RICHMOND, Va. (WRIC) — Real estate experts are warning land owners — and potential buyers — about a rise in fake listings after receiving new complaints from real estate licensees.
In January, Scott Mayausky, the Stafford County Commissioner of Revenue, helped a man who was concerned about seeing his vacant land posted for sale on Redfin. The problem was that he never listed it.
“He was very distraught. He said he didn’t sleep the night before,” Mayausky said. “He came into the office to check land records to make sure that we still have him listed as the owner.”
Mayausky directed him to the Stafford County Sheriff’s Office where detectives are currently investigating cases of land fraud sales.
“Cases like this are under investigation and will be looked at from every possible angle,” the Stafford County Sheriff’s Office told 8News in a statement. “For those currently looking to purchase or rent, it is important to take preventive measures to ensure cases like these do not continue. Those who are a victim are urged to contact their local law enforcement to report the fraud.”
The Virginia Realtors Association said criminals are contacting real estate agents to list properties they don’t own. The properties they want to sell typically don’t have a mortgage, like vacant lots. The criminals are selling this land for below market value and for cash. They usually want to sell it quickly before the true owner catches on.
Laura Murray, general counsel for the Virginia Realtors Association, said they are seeing a rise in these fake buyer and seller scams because only buying and selling is now prioritized, thanks in part to the COVID-19 pandemic.
“A lot of transactions have been conducted remotely because of people’s concerns for their health,” Murray said. “They’ve already moved somewhere else so they’re not local anymore.”

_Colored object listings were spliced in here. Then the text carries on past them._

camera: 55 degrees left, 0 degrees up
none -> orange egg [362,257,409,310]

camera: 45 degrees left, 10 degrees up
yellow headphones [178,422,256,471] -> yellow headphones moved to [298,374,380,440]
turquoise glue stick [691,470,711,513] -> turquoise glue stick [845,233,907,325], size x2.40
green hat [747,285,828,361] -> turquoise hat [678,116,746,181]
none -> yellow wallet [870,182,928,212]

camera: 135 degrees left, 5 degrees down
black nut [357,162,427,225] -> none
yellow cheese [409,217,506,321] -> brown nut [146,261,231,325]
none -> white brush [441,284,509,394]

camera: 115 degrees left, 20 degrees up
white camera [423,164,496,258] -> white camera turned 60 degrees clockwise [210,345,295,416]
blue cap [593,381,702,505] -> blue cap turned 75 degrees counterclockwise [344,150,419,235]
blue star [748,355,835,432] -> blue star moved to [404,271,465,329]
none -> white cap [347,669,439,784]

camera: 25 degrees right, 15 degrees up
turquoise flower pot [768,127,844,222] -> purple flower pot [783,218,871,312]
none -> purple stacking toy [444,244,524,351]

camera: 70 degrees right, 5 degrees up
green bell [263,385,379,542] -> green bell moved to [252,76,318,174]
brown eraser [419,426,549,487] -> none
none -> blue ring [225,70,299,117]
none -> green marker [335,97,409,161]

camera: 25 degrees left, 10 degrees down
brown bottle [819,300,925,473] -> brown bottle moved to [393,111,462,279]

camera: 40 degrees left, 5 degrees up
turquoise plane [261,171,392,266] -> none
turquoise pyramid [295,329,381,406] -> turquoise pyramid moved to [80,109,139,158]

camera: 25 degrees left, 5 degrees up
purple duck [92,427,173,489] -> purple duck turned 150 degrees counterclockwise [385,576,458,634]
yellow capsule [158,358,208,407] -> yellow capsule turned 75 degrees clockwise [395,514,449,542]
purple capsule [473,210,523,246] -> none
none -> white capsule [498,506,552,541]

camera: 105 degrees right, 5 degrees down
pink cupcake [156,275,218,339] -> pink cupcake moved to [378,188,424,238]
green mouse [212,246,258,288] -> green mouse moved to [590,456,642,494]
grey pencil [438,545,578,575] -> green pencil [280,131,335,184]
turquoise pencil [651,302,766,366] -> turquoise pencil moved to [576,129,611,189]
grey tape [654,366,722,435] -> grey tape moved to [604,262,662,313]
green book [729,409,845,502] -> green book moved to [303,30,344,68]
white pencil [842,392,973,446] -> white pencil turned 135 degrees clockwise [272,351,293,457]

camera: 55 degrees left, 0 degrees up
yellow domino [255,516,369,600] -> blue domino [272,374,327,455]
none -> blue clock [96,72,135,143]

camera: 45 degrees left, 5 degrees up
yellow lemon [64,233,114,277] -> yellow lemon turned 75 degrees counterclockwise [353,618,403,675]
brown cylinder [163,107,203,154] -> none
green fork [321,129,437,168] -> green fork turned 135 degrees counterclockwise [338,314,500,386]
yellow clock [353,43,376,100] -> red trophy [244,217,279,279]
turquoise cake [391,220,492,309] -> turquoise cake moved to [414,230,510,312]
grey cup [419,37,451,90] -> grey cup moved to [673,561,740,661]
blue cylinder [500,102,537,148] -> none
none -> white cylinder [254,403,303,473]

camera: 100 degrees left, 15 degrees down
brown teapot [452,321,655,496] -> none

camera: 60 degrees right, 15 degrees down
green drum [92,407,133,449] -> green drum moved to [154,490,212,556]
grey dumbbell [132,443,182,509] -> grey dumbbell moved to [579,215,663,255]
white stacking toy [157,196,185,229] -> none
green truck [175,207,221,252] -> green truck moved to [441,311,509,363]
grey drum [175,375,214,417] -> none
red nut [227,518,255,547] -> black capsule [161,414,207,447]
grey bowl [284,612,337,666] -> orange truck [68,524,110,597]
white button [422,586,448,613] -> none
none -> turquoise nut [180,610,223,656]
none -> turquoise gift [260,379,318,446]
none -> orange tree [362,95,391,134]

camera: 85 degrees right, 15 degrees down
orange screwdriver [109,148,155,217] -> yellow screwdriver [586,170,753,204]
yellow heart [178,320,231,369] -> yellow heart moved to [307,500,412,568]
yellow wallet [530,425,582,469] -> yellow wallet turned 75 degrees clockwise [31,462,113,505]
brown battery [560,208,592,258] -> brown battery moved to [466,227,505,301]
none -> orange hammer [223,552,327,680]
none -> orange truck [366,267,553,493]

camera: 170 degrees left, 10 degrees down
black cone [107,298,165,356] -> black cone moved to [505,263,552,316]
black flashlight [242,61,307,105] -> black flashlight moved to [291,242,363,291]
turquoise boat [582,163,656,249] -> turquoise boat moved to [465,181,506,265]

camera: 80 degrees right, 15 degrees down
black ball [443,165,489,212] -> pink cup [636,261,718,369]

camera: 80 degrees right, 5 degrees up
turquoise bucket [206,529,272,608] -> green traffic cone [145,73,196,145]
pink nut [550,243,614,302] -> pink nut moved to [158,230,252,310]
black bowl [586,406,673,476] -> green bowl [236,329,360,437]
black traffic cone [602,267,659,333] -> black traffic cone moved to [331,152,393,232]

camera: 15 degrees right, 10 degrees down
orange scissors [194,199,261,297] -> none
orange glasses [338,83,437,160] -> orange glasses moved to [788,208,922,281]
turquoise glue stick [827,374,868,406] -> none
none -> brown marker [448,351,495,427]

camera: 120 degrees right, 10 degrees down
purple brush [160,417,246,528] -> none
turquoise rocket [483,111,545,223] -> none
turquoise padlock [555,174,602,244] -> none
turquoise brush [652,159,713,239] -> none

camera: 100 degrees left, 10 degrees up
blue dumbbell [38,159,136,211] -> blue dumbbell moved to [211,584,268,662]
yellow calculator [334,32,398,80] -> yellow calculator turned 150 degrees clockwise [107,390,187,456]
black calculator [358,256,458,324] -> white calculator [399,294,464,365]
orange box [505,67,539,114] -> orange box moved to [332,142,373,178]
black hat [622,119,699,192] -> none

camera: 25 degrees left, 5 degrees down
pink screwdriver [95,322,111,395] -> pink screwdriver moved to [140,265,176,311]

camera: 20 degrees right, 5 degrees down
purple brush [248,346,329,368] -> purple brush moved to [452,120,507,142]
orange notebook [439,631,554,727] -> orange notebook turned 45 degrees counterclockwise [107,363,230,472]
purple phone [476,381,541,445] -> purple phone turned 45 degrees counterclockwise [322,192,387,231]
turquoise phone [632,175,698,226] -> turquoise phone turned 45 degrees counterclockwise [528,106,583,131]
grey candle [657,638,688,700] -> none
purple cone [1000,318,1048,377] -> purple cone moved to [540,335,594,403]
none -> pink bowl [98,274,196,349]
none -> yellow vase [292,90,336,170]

“In this virtual world, it’s easy for people with ill intentions to get away with things that they probably couldn’t have before,” Mayausky added.
Some red flags to look out for include someone who wants to do the entire transaction remotely and if they can only provide a blurry or unclear picture of their photo ID.
“If something seems too good to be true, it probably is,” Murray said.
Virginia Realtors said to protect yourself from scammers you can look up land records, insist on meeting with sellers in person or on video call and to get a settlement company or attorney involved in the transaction.
The Virginia Department of Professional Occupational Regulation (DPOR) is also actively investigating cases of fraudulent sellers who are posing as property owners and trying to sell land they don’t own. The department sent out a warning to real estate licensees last week after a number of complaints in neighboring states like North and South Carolina.
Kerri O’Brien, communications manager for the department, said reports are coming in from around the state including Williamsburg, Northern Virginia, Stafford County and Southwest Virginia.
“We did field a number of calls from brokers who said they believe they were approached by a fake seller and then as some of these red flags went up, they cut ties — fortunately — before any money was transferred,” she said.
O’Brien said that DPOR investigators would review a complaint and check to see if the licensee followed regulations. If it appeared to be criminal fraud, the team would refer the case to the respective law enforcement agency and the Federal Bureau of Investigation.
“We’re reminding our licensees that under the code of Virginia they’re required to get a written brokerage agreement between the client (the seller) and the licensee (the broker),” O’Brien said. “We also urge them to make sure they check the name of the person that they’re talking to matches the name of the person on the land deed and make sure they get the photo ID.”
Mayausky said he is already more cautious after taking these complaints in his office. While the man he encountered was a first-time experience, it taught him a valuable lesson.
“It definitely made me rethink how I need to take more precautions with my own property,” he said. “I went out and bought title insurance. That will protect you in a case like this.”